# What this task involves
Below this sentence is a listing; return exactly its lines from the one with "X35000D01*Y195000D01*X30000Y190000D01*X25000D01*" to the one with "X95000Y177871D01*Y172129D01*X94163D02*X95837D01*", both kept, and nothing more.

——

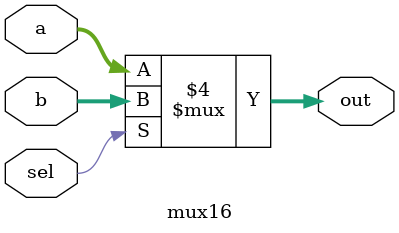
<source format=v>
`timescale 1ns / 1ps 

module mux16(
    input wire [15:0] a,
    input wire [15:0] b,
    input wire sel,
    output reg [15:0] out
    );
    
    always @(*) begin
        if (sel == 1'b0)
            out = a;
        else 
            out = b;
    end
endmodule

</source>
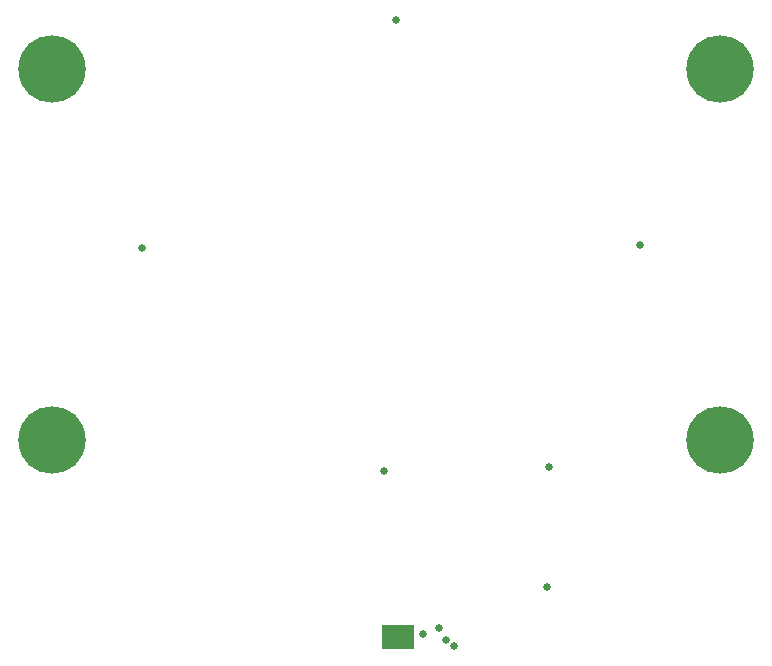
<source format=gbr>
%TF.GenerationSoftware,Altium Limited,Altium Designer,21.8.1 (53)*%
G04 Layer_Color=3931*
%FSLAX45Y45*%
%MOMM*%
%TF.SameCoordinates,9CAB6441-B9E9-44DD-A1F1-36E89FF17874*%
%TF.FilePolarity,Negative*%
%TF.FileFunction,Soldermask,Top*%
%TF.Part,Single*%
G01*
G75*
%TA.AperFunction,SMDPad,CuDef*%
%ADD17R,2.70320X0.50320*%
%TA.AperFunction,ComponentPad*%
%ADD18C,5.70320*%
%TA.AperFunction,ViaPad*%
%ADD19C,0.65320*%
D17*
X2926047Y-1746520D02*
D03*
Y-1696520D02*
D03*
Y-1646520D02*
D03*
Y-1596520D02*
D03*
D18*
X0Y1000D02*
D03*
Y3139700D02*
D03*
X5656500Y1000D02*
D03*
Y3139700D02*
D03*
D19*
X3144308Y-1647290D02*
D03*
X761661Y1623578D02*
D03*
X2908786Y3555992D02*
D03*
X4975960Y1647949D02*
D03*
X4203274Y-227336D02*
D03*
X4189287Y-1246508D02*
D03*
X3404905Y-1749158D02*
D03*
X3275122Y-1597604D02*
D03*
X3332431Y-1698654D02*
D03*
X2806993Y-268867D02*
D03*
%TF.MD5,cebe8219da4350c66f48b48691258a89*%
M02*

</source>
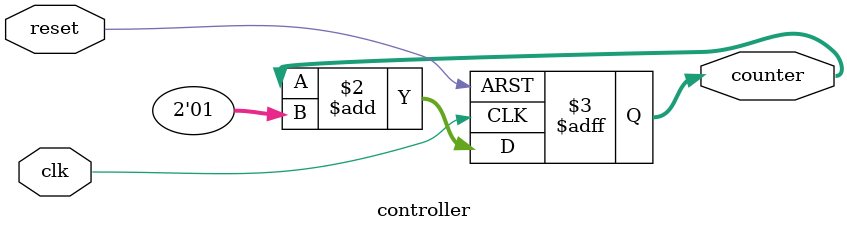
<source format=v>
`timescale 1ns / 1ps

module controller(
    reset,
    clk, //10k
    counter
    );

input reset;
input clk;
output reg [1:0] counter;

/* ===========Sequential circuits============ */
always@(posedge clk or posedge reset)begin
    if(reset)begin
        counter <= 2'd0;
    end
    else begin
        counter = counter + 2'd1;
    end
end


endmodule

</source>
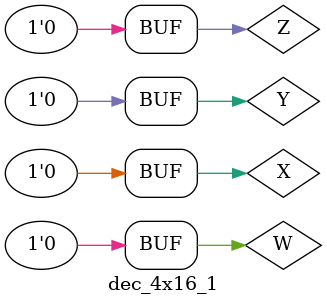
<source format=v>
`timescale 1ns / 1ps


module dec_4x16_1;

	// Inputs
	reg X;
	reg Y;
	reg Z;
	reg W;

	// Outputs
	wire [15:0] D;

	// Instantiate the Unit Under Test (UUT)
	dec_4x16 uut (
		.D(D), 
		.X(X), 
		.Y(Y), 
		.Z(Z), 
		.W(W)
	);

	initial begin
		// Initialize Inputs
		X = 0;
		Y = 0;
		Z = 0;
		W = 0;

		// Wait 100 ns for global reset to finish
		#100;
        
		// Add stimulus here

	end
      
endmodule


</source>
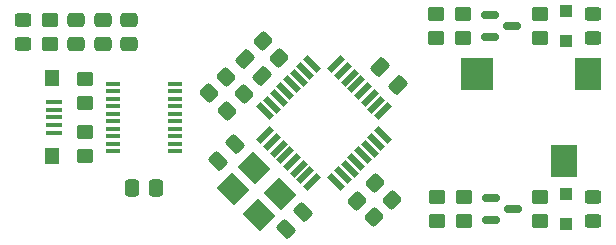
<source format=gbr>
%TF.GenerationSoftware,KiCad,Pcbnew,(6.0.7)*%
%TF.CreationDate,2023-05-28T23:18:47-04:00*%
%TF.ProjectId,microkfd,6d696372-6f6b-4666-942e-6b696361645f,E*%
%TF.SameCoordinates,Original*%
%TF.FileFunction,Paste,Top*%
%TF.FilePolarity,Positive*%
%FSLAX46Y46*%
G04 Gerber Fmt 4.6, Leading zero omitted, Abs format (unit mm)*
G04 Created by KiCad (PCBNEW (6.0.7)) date 2023-05-28 23:18:47*
%MOMM*%
%LPD*%
G01*
G04 APERTURE LIST*
G04 Aperture macros list*
%AMRoundRect*
0 Rectangle with rounded corners*
0 $1 Rounding radius*
0 $2 $3 $4 $5 $6 $7 $8 $9 X,Y pos of 4 corners*
0 Add a 4 corners polygon primitive as box body*
4,1,4,$2,$3,$4,$5,$6,$7,$8,$9,$2,$3,0*
0 Add four circle primitives for the rounded corners*
1,1,$1+$1,$2,$3*
1,1,$1+$1,$4,$5*
1,1,$1+$1,$6,$7*
1,1,$1+$1,$8,$9*
0 Add four rect primitives between the rounded corners*
20,1,$1+$1,$2,$3,$4,$5,0*
20,1,$1+$1,$4,$5,$6,$7,0*
20,1,$1+$1,$6,$7,$8,$9,0*
20,1,$1+$1,$8,$9,$2,$3,0*%
%AMRotRect*
0 Rectangle, with rotation*
0 The origin of the aperture is its center*
0 $1 length*
0 $2 width*
0 $3 Rotation angle, in degrees counterclockwise*
0 Add horizontal line*
21,1,$1,$2,0,0,$3*%
G04 Aperture macros list end*
%ADD10R,1.400000X0.400000*%
%ADD11R,1.200000X1.400000*%
%ADD12RoundRect,0.250000X-0.450000X0.350000X-0.450000X-0.350000X0.450000X-0.350000X0.450000X0.350000X0*%
%ADD13RoundRect,0.250000X0.450000X-0.350000X0.450000X0.350000X-0.450000X0.350000X-0.450000X-0.350000X0*%
%ADD14RoundRect,0.250000X0.565685X0.070711X0.070711X0.565685X-0.565685X-0.070711X-0.070711X-0.565685X0*%
%ADD15RoundRect,0.250000X0.070711X-0.565685X0.565685X-0.070711X-0.070711X0.565685X-0.565685X0.070711X0*%
%ADD16R,1.000000X1.000000*%
%ADD17RoundRect,0.250000X0.450000X-0.325000X0.450000X0.325000X-0.450000X0.325000X-0.450000X-0.325000X0*%
%ADD18RoundRect,0.250000X-0.450000X0.325000X-0.450000X-0.325000X0.450000X-0.325000X0.450000X0.325000X0*%
%ADD19RoundRect,0.250000X-0.097227X0.574524X-0.574524X0.097227X0.097227X-0.574524X0.574524X-0.097227X0*%
%ADD20RoundRect,0.250000X0.097227X-0.574524X0.574524X-0.097227X-0.097227X0.574524X-0.574524X0.097227X0*%
%ADD21RoundRect,0.250000X-0.475000X0.337500X-0.475000X-0.337500X0.475000X-0.337500X0.475000X0.337500X0*%
%ADD22RoundRect,0.250000X-0.574524X-0.097227X-0.097227X-0.574524X0.574524X0.097227X0.097227X0.574524X0*%
%ADD23RoundRect,0.250000X0.337500X0.475000X-0.337500X0.475000X-0.337500X-0.475000X0.337500X-0.475000X0*%
%ADD24RoundRect,0.250000X0.475000X-0.337500X0.475000X0.337500X-0.475000X0.337500X-0.475000X-0.337500X0*%
%ADD25RoundRect,0.150000X-0.587500X-0.150000X0.587500X-0.150000X0.587500X0.150000X-0.587500X0.150000X0*%
%ADD26R,1.200000X0.400000*%
%ADD27RotRect,2.100000X1.800000X135.000000*%
%ADD28R,2.200000X2.800000*%
%ADD29R,2.800000X2.800000*%
%ADD30RotRect,1.600000X0.550000X135.000000*%
%ADD31RotRect,1.600000X0.550000X45.000000*%
G04 APERTURE END LIST*
D10*
%TO.C,J1*%
X101110000Y-98700000D03*
X101110000Y-99350000D03*
X101110000Y-100000000D03*
X101110000Y-100650000D03*
X101110000Y-101300000D03*
D11*
X101000000Y-96700000D03*
X101000000Y-103300000D03*
%TD*%
D12*
%TO.C,R18*%
X142312500Y-106750000D03*
X142312500Y-108750000D03*
%TD*%
D13*
%TO.C,R17*%
X142250000Y-91250000D03*
X142250000Y-93250000D03*
%TD*%
%TO.C,R15*%
X135812500Y-108750000D03*
X135812500Y-106750000D03*
%TD*%
%TO.C,R14*%
X135750000Y-91250000D03*
X135750000Y-93250000D03*
%TD*%
D12*
%TO.C,R13*%
X133562500Y-106750000D03*
X133562500Y-108750000D03*
%TD*%
%TO.C,R12*%
X133500000Y-93250000D03*
X133500000Y-91250000D03*
%TD*%
D14*
%TO.C,R9*%
X129707107Y-106957107D03*
X128292893Y-105542893D03*
%TD*%
%TO.C,R8*%
X128207107Y-108457107D03*
X126792893Y-107042893D03*
%TD*%
D15*
%TO.C,R7*%
X115792893Y-99457107D03*
X117207107Y-98042893D03*
%TD*%
%TO.C,R6*%
X115707107Y-96542893D03*
X114292893Y-97957107D03*
%TD*%
D12*
%TO.C,R4*%
X100750000Y-93750000D03*
X100750000Y-91750000D03*
%TD*%
D14*
%TO.C,R3*%
X120207107Y-94957107D03*
X118792893Y-93542893D03*
%TD*%
D12*
%TO.C,R2*%
X103750000Y-101250000D03*
X103750000Y-103250000D03*
%TD*%
D13*
%TO.C,R1*%
X103750000Y-96750000D03*
X103750000Y-98750000D03*
%TD*%
D16*
%TO.C,D5*%
X144500000Y-106500000D03*
X144500000Y-109000000D03*
%TD*%
D17*
%TO.C,D3*%
X98500000Y-93775000D03*
X98500000Y-91725000D03*
%TD*%
%TO.C,D2*%
X146750000Y-91225000D03*
X146750000Y-93275000D03*
%TD*%
D18*
%TO.C,D1*%
X146750000Y-106725000D03*
X146750000Y-108775000D03*
%TD*%
D19*
%TO.C,C8*%
X115016377Y-103733623D03*
X116483623Y-102266377D03*
%TD*%
D20*
%TO.C,C7*%
X122233623Y-108016377D03*
X120766377Y-109483623D03*
%TD*%
D21*
%TO.C,C6*%
X105250000Y-91712500D03*
X105250000Y-93787500D03*
%TD*%
D22*
%TO.C,C5*%
X128766377Y-95766377D03*
X130233623Y-97233623D03*
%TD*%
%TO.C,C4*%
X117266377Y-95016377D03*
X118733623Y-96483623D03*
%TD*%
D23*
%TO.C,C3*%
X109787500Y-106000000D03*
X107712500Y-106000000D03*
%TD*%
D24*
%TO.C,C2*%
X103000000Y-93787500D03*
X103000000Y-91712500D03*
%TD*%
%TO.C,C1*%
X107500000Y-93787500D03*
X107500000Y-91712500D03*
%TD*%
D25*
%TO.C,Q2*%
X138125000Y-106800000D03*
X138125000Y-108700000D03*
X140000000Y-107750000D03*
%TD*%
D26*
%TO.C,U1*%
X111350000Y-102857500D03*
X111350000Y-102222500D03*
X111350000Y-101587500D03*
X111350000Y-100952500D03*
X111350000Y-100317500D03*
X111350000Y-99682500D03*
X111350000Y-99047500D03*
X111350000Y-98412500D03*
X111350000Y-97777500D03*
X111350000Y-97142500D03*
X106150000Y-97142500D03*
X106150000Y-97777500D03*
X106150000Y-98412500D03*
X106150000Y-99047500D03*
X106150000Y-99682500D03*
X106150000Y-100317500D03*
X106150000Y-100952500D03*
X106150000Y-101587500D03*
X106150000Y-102222500D03*
X106150000Y-102857500D03*
%TD*%
D27*
%TO.C,Y1*%
X118462132Y-108229899D03*
X116270101Y-106037868D03*
X118037868Y-104270101D03*
X120229899Y-106462132D03*
%TD*%
D28*
%TO.C,J4*%
X144350000Y-103700000D03*
X146350000Y-96300000D03*
D29*
X136950000Y-96300000D03*
%TD*%
D30*
%TO.C,U2*%
X119014897Y-99474695D03*
X119580583Y-98909010D03*
X120146268Y-98343324D03*
X120711953Y-97777639D03*
X121277639Y-97211953D03*
X121843324Y-96646268D03*
X122409010Y-96080583D03*
X122974695Y-95514897D03*
D31*
X125025305Y-95514897D03*
X125590990Y-96080583D03*
X126156676Y-96646268D03*
X126722361Y-97211953D03*
X127288047Y-97777639D03*
X127853732Y-98343324D03*
X128419417Y-98909010D03*
X128985103Y-99474695D03*
D30*
X128985103Y-101525305D03*
X128419417Y-102090990D03*
X127853732Y-102656676D03*
X127288047Y-103222361D03*
X126722361Y-103788047D03*
X126156676Y-104353732D03*
X125590990Y-104919417D03*
X125025305Y-105485103D03*
D31*
X122974695Y-105485103D03*
X122409010Y-104919417D03*
X121843324Y-104353732D03*
X121277639Y-103788047D03*
X120711953Y-103222361D03*
X120146268Y-102656676D03*
X119580583Y-102090990D03*
X119014897Y-101525305D03*
%TD*%
D16*
%TO.C,D4*%
X144500000Y-93500000D03*
X144500000Y-91000000D03*
%TD*%
D25*
%TO.C,Q1*%
X139937500Y-92250000D03*
X138062500Y-93200000D03*
X138062500Y-91300000D03*
%TD*%
M02*

</source>
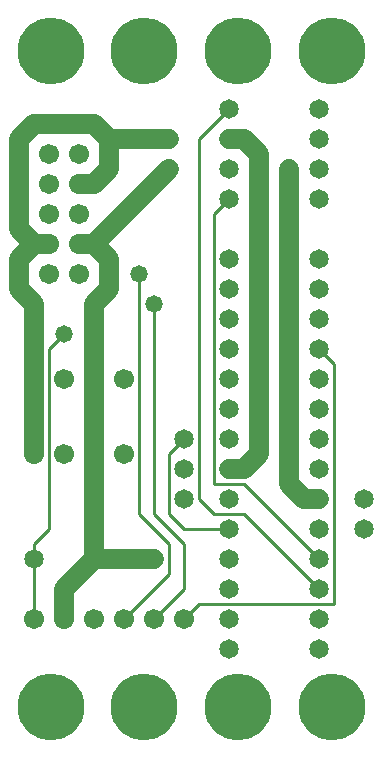
<source format=gtl>
%MOIN*%
%FSLAX25Y25*%
G04 D10 used for Character Trace; *
G04     Circle (OD=.01000) (No hole)*
G04 D11 used for Power Trace; *
G04     Circle (OD=.06500) (No hole)*
G04 D12 used for Signal Trace; *
G04     Circle (OD=.01100) (No hole)*
G04 D13 used for Via; *
G04     Circle (OD=.05800) (Round. Hole ID=.02800)*
G04 D14 used for Component hole; *
G04     Circle (OD=.06500) (Round. Hole ID=.03500)*
G04 D15 used for Component hole; *
G04     Circle (OD=.06700) (Round. Hole ID=.04300)*
G04 D16 used for Component hole; *
G04     Circle (OD=.08100) (Round. Hole ID=.05100)*
G04 D17 used for Component hole; *
G04     Circle (OD=.08900) (Round. Hole ID=.05900)*
G04 D18 used for Component hole; *
G04     Circle (OD=.11300) (Round. Hole ID=.08300)*
G04 D19 used for Component hole; *
G04     Circle (OD=.16000) (Round. Hole ID=.13000)*
G04 D20 used for Component hole; *
G04     Circle (OD=.18300) (Round. Hole ID=.15300)*
G04 D21 used for Component hole; *
G04     Circle (OD=.22291) (Round. Hole ID=.19291)*
%ADD10C,.01000*%
%ADD11C,.06500*%
%ADD12C,.01100*%
%ADD13C,.05800*%
%ADD14C,.06500*%
%ADD15C,.06700*%
%ADD16C,.08100*%
%ADD17C,.08900*%
%ADD18C,.11300*%
%ADD19C,.16000*%
%ADD20C,.18300*%
%ADD21C,.22291*%
%IPPOS*%
%LPD*%
G90*X0Y0D02*D21*X15625Y15625D03*D15*              
X40000Y45000D03*D12*X55000Y60000D01*Y70000D01*    
X45000Y80000D01*Y160000D01*D13*D03*D11*           
X35000Y155000D02*Y165000D01*X30000Y150000D02*     
X35000Y155000D01*X30000Y125000D02*Y150000D01*D15* 
Y125000D03*D11*Y100000D01*D15*D03*D11*Y65000D01*  
X20000Y55000D01*Y45000D01*D15*D03*X30000D03*      
X10000D03*D12*Y65000D01*D14*D03*D12*Y70000D01*    
X15000Y75000D01*Y135000D01*X20000Y140000D01*D13*  
D03*D11*X10000Y125000D02*Y150000D01*D15*          
Y125000D03*D11*Y100000D01*D15*D03*X20000D03*      
Y125000D03*X40000Y100000D03*Y125000D03*D11*       
X30000Y65000D02*X50000D01*D14*D03*D12*Y45000D02*  
X60000Y55000D01*D15*X50000Y45000D03*D12*          
X60000Y55000D02*Y70000D01*X50000Y80000D01*        
Y150000D01*D13*D03*D11*X35000Y165000D02*          
X30000Y170000D01*X25000D01*D15*D03*D11*X30000D02* 
X55000Y195000D01*D14*D03*D12*X65000Y85000D02*     
Y205000D01*X70000Y80000D02*X65000Y85000D01*       
X70000Y80000D02*X80000D01*X105000Y55000D01*D14*   
D03*D12*X65000Y50000D02*X110000D01*               
X60000Y45000D02*X65000Y50000D01*D15*              
X60000Y45000D03*D14*X75000Y35000D03*Y45000D03*    
Y55000D03*Y65000D03*Y75000D03*D12*X60000D01*      
X55000Y80000D01*Y100000D01*X60000Y105000D01*D14*  
D03*Y95000D03*X75000D03*D11*X80000D01*            
X85000Y100000D01*Y200000D01*X80000Y205000D01*     
X75000D01*D14*D03*Y215000D03*D12*X65000Y205000D01*
D14*X75000Y195000D03*X55000Y205000D03*D11*        
X35000D01*Y195000D01*X30000Y190000D01*X25000D01*  
D15*D03*X15000Y200000D03*Y180000D03*              
X25000Y200000D03*X15000Y190000D03*                
X25000Y180000D03*D11*X35000Y205000D02*            
X30000Y210000D01*X10000D01*X5000Y205000D01*       
Y175000D01*X10000Y170000D01*X5000Y165000D01*      
Y155000D01*X10000Y150000D01*D15*X15000Y160000D03* 
X25000D03*X15000Y170000D03*D11*X10000D01*D12*     
X70000Y90000D02*Y180000D01*Y90000D02*X80000D01*   
X105000Y65000D01*D14*D03*Y75000D03*D12*           
X110000Y50000D02*Y130000D01*X105000Y135000D01*D14*
D03*Y145000D03*Y125000D03*Y155000D03*Y115000D03*  
X75000Y165000D03*Y105000D03*Y155000D03*Y145000D03*
X105000Y165000D03*X75000Y135000D03*               
X105000Y105000D03*X75000Y125000D03*Y115000D03*    
X105000Y95000D03*D10*X94163Y176914D02*            
X95000Y177871D01*Y172129D01*X94163D02*X95837D01*  
D11*X100000Y85000D02*X95000Y90000D01*             
X100000Y85000D02*X105000D01*D14*D03*D11*          
X95000Y90000D02*Y195000D01*D13*D03*D14*           
X105000Y185000D03*Y205000D03*Y195000D03*          
Y215000D03*X75000Y185000D03*D12*X70000Y180000D01* 
D21*X15625Y234375D03*X109375D03*X78125D03*        
X46875D03*D14*X60000Y85000D03*X75000D03*          
X120000D03*Y75000D03*X105000Y45000D03*Y35000D03*  
D21*X46875Y15625D03*X78125D03*X109375D03*M02*     

</source>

——

# Result of this exercise
X35000D01*Y195000D01*X30000Y190000D01*X25000D01*  
D15*D03*X15000Y200000D03*Y180000D03*              
X25000Y200000D03*X15000Y190000D03*                
X25000Y180000D03*D11*X35000Y205000D02*            
X30000Y210000D01*X10000D01*X5000Y205000D01*       
Y175000D01*X10000Y170000D01*X5000Y165000D01*      
Y155000D01*X10000Y150000D01*D15*X15000Y160000D03* 
X25000D03*X15000Y170000D03*D11*X10000D01*D12*     
X70000Y90000D02*Y180000D01*Y90000D02*X80000D01*   
X105000Y65000D01*D14*D03*Y75000D03*D12*           
X110000Y50000D02*Y130000D01*X105000Y135000D01*D14*
D03*Y145000D03*Y125000D03*Y155000D03*Y115000D03*  
X75000Y165000D03*Y105000D03*Y155000D03*Y145000D03*
X105000Y165000D03*X75000Y135000D03*               
X105000Y105000D03*X75000Y125000D03*Y115000D03*    
X105000Y95000D03*D10*X94163Y176914D02*            
X95000Y177871D01*Y172129D01*X94163D02*X95837D01*  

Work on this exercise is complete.